Ce dimanche soir à Toulon, Josée Massi s’impose avec 52,35% au terme d’un duel tendu aux élections municipales. Arrivée à plus de 12 points derrière au premier tour, la maire sortante a bénéficié d’un report de voix décisif. Le retrait du sénateur Michel Bonnus (LR), troisième au premier tour avec 15,71 %, a joué un rôle central.

Dès le soir du premier tour, celui-ci avait appelé sans ambiguïté à « faire barrage » au Rassemblement national. Un positionnement relayé par Hubert Falco, ancien maire de Toulon et figure locale toujours influente malgré son retrait de la vie politique après sa condamnation en 2023.

Ce front anti-RN a permis à Josée Massi de reconstituer une base électorale élargie. Entre les deux tours, sa campagne s’est recentrée sur un discours de rassemblement et de stabilité institutionnelle.

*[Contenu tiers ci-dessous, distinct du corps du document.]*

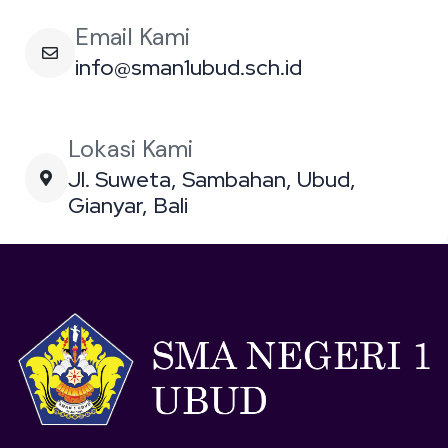
Email Kami
info@sman1ubud.sch.id
Lokasi Kami
Jl. Suweta, Sambahan, Ubud,
Gianyar, Bali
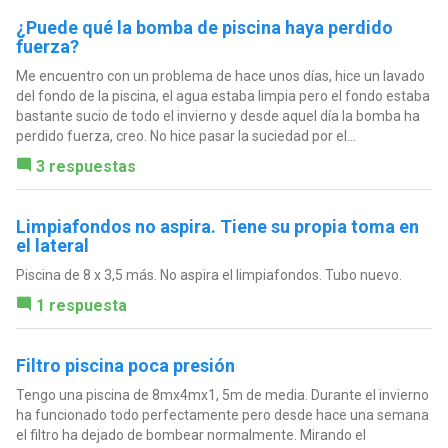
¿Puede qué la bomba de piscina haya perdido
fuerza?
Me encuentro con un problema de hace unos días, hice un lavado
del fondo de la piscina, el agua estaba limpia pero el fondo estaba
bastante sucio de todo el invierno y desde aquel día la bomba ha
perdido fuerza, creo. No hice pasar la suciedad por el...
3 respuestas
Limpiafondos no aspira. Tiene su propia toma en
el lateral
Piscina de 8 x 3,5 más. No aspira el limpiafondos. Tubo nuevo.
1 respuesta
Filtro piscina poca presión
Tengo una piscina de 8mx4mx1, 5m de media. Durante el invierno
ha funcionado todo perfectamente pero desde hace una semana
el filtro ha dejado de bombear normalmente. Mirando el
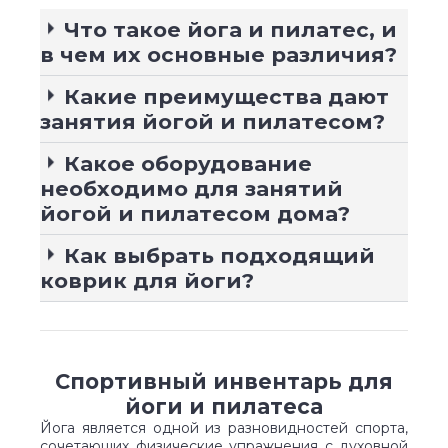
Что такое йога и пилатес, и
в чем их основные различия?
Какие преимущества дают
занятия йогой и пилатесом?
Какое оборудование
необходимо для занятий
йогой и пилатесом дома?
Как выбрать подходящий
коврик для йоги?
Спортивный инвентарь для
йоги и пилатеса
Йога является одной из разновидностей спорта,
сочетающих физические упражнения с духовной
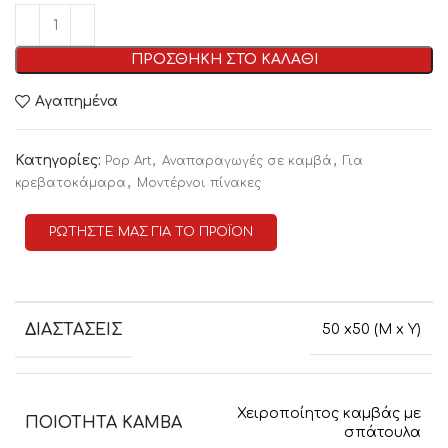
ΠΡΟΣΘΗΚΗ ΣΤΟ ΚΑΛΑΘΙ
Αγαπημένα
Κατηγορίες:
,
,
Pop Art
Αναπαραγωγές σε καμβά
Για
,
κρεβατοκάμαρα
Μοντέρνοι πίνακες
ΡΩΤΗΣΤΕ ΜΑΣ ΓΙΑ ΤΟ ΠΡΟΪΟΝ
ΔΙΑΣΤΑΣΕΙΣ
50 x50 (M x Y)
Χειροποίητος καμβάς με
ΠΟΙΟΤΗΤΑ ΚΑΜΒΑ
σπάτουλα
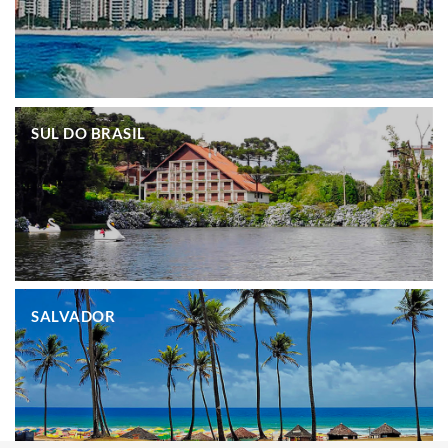
.
SUL DO BRASIL
.
SALVADOR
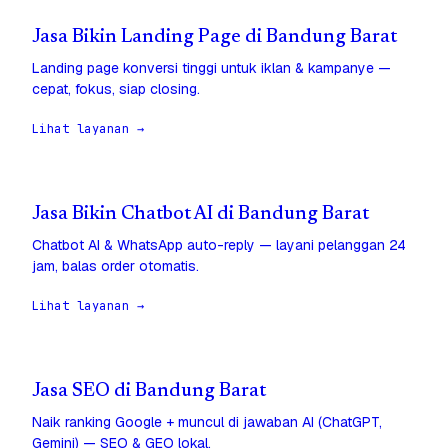
Jasa Bikin Landing Page di Bandung Barat
Landing page konversi tinggi untuk iklan & kampanye —
cepat, fokus, siap closing.
Lihat layanan →
Jasa Bikin Chatbot AI di Bandung Barat
Chatbot AI & WhatsApp auto-reply — layani pelanggan 24
jam, balas order otomatis.
Lihat layanan →
Jasa SEO di Bandung Barat
Naik ranking Google + muncul di jawaban AI (ChatGPT,
Gemini) — SEO & GEO lokal.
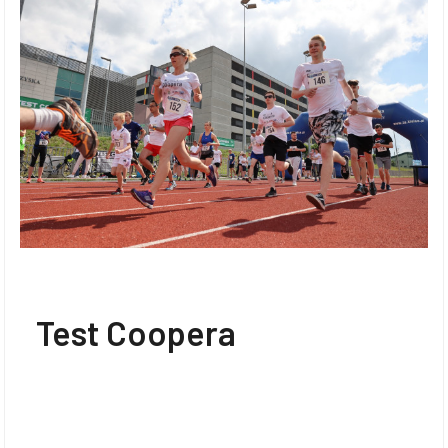
Test Coopera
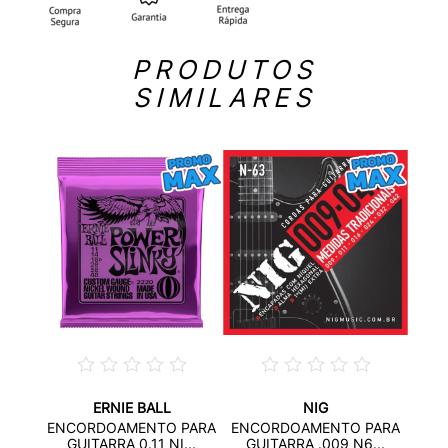
PRODUTOS
SIMILARES
ERNIE BALL
NIG
PARA
ENC
ENCORDOAMENTO PARA
ENCORDOAMENTO PARA
...
GU
GUITARRA 0.11 NI...
GUITARRA .009 N6...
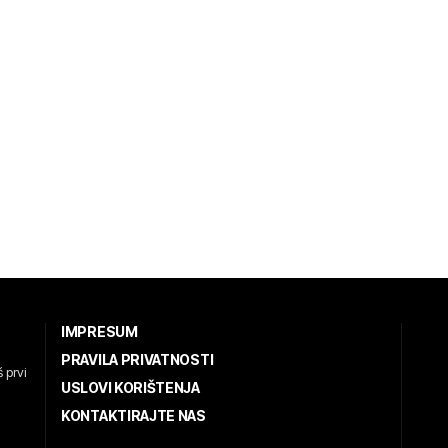
IMPRESUM
PRAVILA PRIVATNOSTI
 prvi
USLOVI KORIŠTENJA
KONTAKTIRAJTE NAS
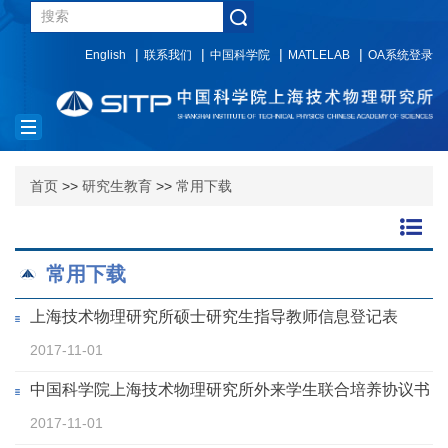
English
联系我们
中国科学院
MATLELAB
OA系统登录
Toggle
navigation
首页
>>
研究生教育
>>
常用下载
常用下载
上海技术物理研究所硕士研究生指导教师信息登记表
2017-11-01
中国科学院上海技术物理研究所外来学生联合培养协议书
2017-11-01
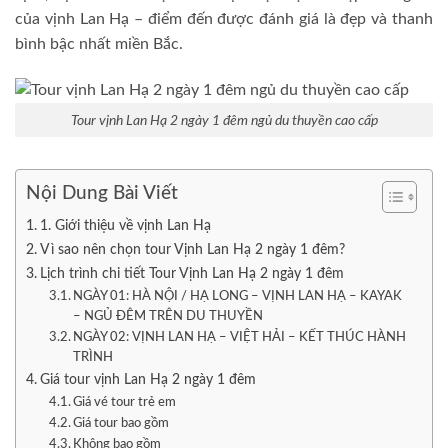
của vịnh Lan Hạ – điểm đến được đánh giá là đẹp và thanh
bình bậc nhất miền Bắc.
Tour vịnh Lan Hạ 2 ngày 1 đêm ngủ du thuyền cao cấp
Nội Dung Bài Viết
1. Giới thiệu về vịnh Lan Hạ
Vì sao nên chọn tour Vịnh Lan Hạ 2 ngày 1 đêm?
Lịch trình chi tiết Tour Vịnh Lan Hạ 2 ngày 1 đêm
NGÀY 01: HÀ NỘI / HẠ LONG – VỊNH LAN HẠ – KAYAK
– NGỦ ĐÊM TRÊN DU THUYỀN
NGÀY 02: VỊNH LAN HẠ – VIỆT HẢI – KẾT THÚC HÀNH
TRÌNH
Giá tour vịnh Lan Hạ 2 ngày 1 đêm
Giá vé tour trẻ em
Giá tour bao gồm
Không bao gồm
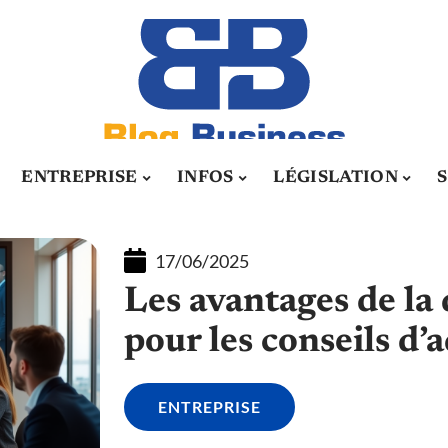
ENTREPRISE
INFOS
LÉGISLATION
17/06/2025
Les avantages de la
pour les conseils d’
ENTREPRISE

Les résultats du second tour des municipales à Toulon

  • Josée MASSI (DVD) : 52,35%
  • Laure Lavalette (RN) : 47,65%

Une dynamique du RN stoppée

En tête avec 42,05 % au premier tour, Laure Lavalette apparaissait en position favorable. Sa campagne, portée par une participation en forte hausse et un ancrage dans certains quartiers populaires, semblait en mesure de transformer l’essai.

Mais la stratégie d’union de ses adversaires a limité ses marges de progression. Malgré une mobilisation de son électorat et un score en hausse, la candidate du RN échoue à franchir le seuil nécessaire pour l’emporter.

Un entre-deux tours décisif

La semaine entre les deux tours a profondément modifié les équilibres. Contrairement à d’autres villes, les tractations ont abouti rapidement à un schéma clair : un duel frontal, sans dispersion des voix.

Josée Massi a su capitaliser sur cet alignement, tout en cherchant à élargir son socle au-delà des seuls électeurs de droite traditionnelle. Son discours s’est voulu moins clivant, insistant sur la gestion locale et la continuité. En face, Laure Lavalette avait anticipé ces rapprochements, dénonçant des « compromissions », mais sans parvenir à empêcher leur effet électoral.

Le résultat toulonnais constitue un contrepoint notable à d’autres scrutins municipaux. Il montre que, dans certaines configurations, la logique de front républicain demeure opérante, à condition d’être claire et assumée.